A study led by UC San Francisco and Beth Israel Deaconess Medical Center reports on Mar. 26 that analyzing brain waves recorded during sleep may help identify people at higher risk of developing dementia.
Researchers found that when a person’s “brain age,” as estimated from sleep signals using electroencephalogram (EEG), was older than their actual age, the risk of developing dementia rose. Specifically, for every 10-year increase in brain age compared to chronological age, the risk increased by nearly 40%. Conversely, those whose brain age was younger than their actual age had a lower risk.
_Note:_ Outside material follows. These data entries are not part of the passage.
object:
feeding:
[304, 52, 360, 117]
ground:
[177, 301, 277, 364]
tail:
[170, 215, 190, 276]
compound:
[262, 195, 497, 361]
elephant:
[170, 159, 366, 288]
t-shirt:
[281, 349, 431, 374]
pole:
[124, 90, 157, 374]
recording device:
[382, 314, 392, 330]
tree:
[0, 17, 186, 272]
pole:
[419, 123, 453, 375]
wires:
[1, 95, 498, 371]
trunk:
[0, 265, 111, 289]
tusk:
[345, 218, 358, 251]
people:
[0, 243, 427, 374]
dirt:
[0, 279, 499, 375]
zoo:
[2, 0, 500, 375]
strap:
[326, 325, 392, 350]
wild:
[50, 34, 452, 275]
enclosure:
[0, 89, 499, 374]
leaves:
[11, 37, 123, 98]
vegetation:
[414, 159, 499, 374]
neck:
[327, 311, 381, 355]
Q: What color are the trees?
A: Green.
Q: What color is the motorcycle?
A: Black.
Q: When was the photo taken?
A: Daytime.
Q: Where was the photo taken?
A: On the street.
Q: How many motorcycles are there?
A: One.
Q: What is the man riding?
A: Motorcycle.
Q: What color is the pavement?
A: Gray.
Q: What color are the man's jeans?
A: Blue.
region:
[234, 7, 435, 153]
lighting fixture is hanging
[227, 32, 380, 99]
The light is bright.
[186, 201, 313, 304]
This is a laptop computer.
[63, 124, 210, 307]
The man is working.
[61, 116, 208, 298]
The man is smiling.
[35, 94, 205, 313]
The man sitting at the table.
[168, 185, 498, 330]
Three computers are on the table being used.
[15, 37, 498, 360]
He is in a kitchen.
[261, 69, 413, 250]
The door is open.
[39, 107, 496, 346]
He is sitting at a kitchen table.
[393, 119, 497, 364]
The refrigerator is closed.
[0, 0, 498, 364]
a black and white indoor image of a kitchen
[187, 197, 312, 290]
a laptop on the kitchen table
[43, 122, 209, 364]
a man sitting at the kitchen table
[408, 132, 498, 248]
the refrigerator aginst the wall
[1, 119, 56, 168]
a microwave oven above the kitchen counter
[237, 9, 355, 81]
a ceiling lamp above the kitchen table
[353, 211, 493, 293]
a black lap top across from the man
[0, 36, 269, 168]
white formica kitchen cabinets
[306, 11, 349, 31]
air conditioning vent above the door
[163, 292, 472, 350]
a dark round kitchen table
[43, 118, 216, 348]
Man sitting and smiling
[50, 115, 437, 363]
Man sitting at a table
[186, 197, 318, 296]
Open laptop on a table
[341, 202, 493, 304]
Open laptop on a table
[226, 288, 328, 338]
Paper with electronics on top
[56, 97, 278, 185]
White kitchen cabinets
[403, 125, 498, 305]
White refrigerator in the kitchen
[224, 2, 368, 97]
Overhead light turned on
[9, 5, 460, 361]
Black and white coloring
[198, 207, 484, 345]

The findings are based on data from approximately 7,000 participants aged between 40 and 94 years old who did not have dementia at the start of the study. Participants were followed for periods ranging from three and a half to seventeen years; about 1,000 developed dementia during this time. The research team used a machine-learning model that integrated thirteen microstructural features of EEG-recorded brain waves collected during sleep.
According to senior author Yue Leng, MBBS, Ph.D., associate professor of psychiatry at UCSF School of Medicine: “Broad sleep metrics don’t fully capture the complex multidimensional nature of sleep physiology.” The study notes that earlier analyses using conventional measures such as time spent in different stages or overall efficiency did not find significant links with dementia risk.
Several specific EEG patterns associated with cognitive health were highlighted in the research. Delta waves—linked to deep sleep—and spindles—associated with memory consolidation—were among those analyzed. Notably, sudden large spikes known as kurtosis on EEGs were linked to lower dementia risk. The association between an older-appearing brain and increased dementia remained significant even after accounting for factors like education level, smoking status, body mass index (BMI), physical activity levels, other health conditions and genetic risks.
Because EEG signals can be collected noninvasively—including through wearable technology—the authors suggest this approach could eventually allow early detection outside clinical settings. “Brain age is calculated from sleep brain waves,” Leng said. “We know that brain activity during sleep provides a measurable window into how well the brain is aging.” First author Haoqi Sun, Ph.D., assistant professor of neurology at Beth Israel Deaconess Medical Center added: “Better body management, such as lowering body mass index and increasing exercise to reduce the likelihood of apnea, may have an impact… But there’s no magic pill to improve brain health.”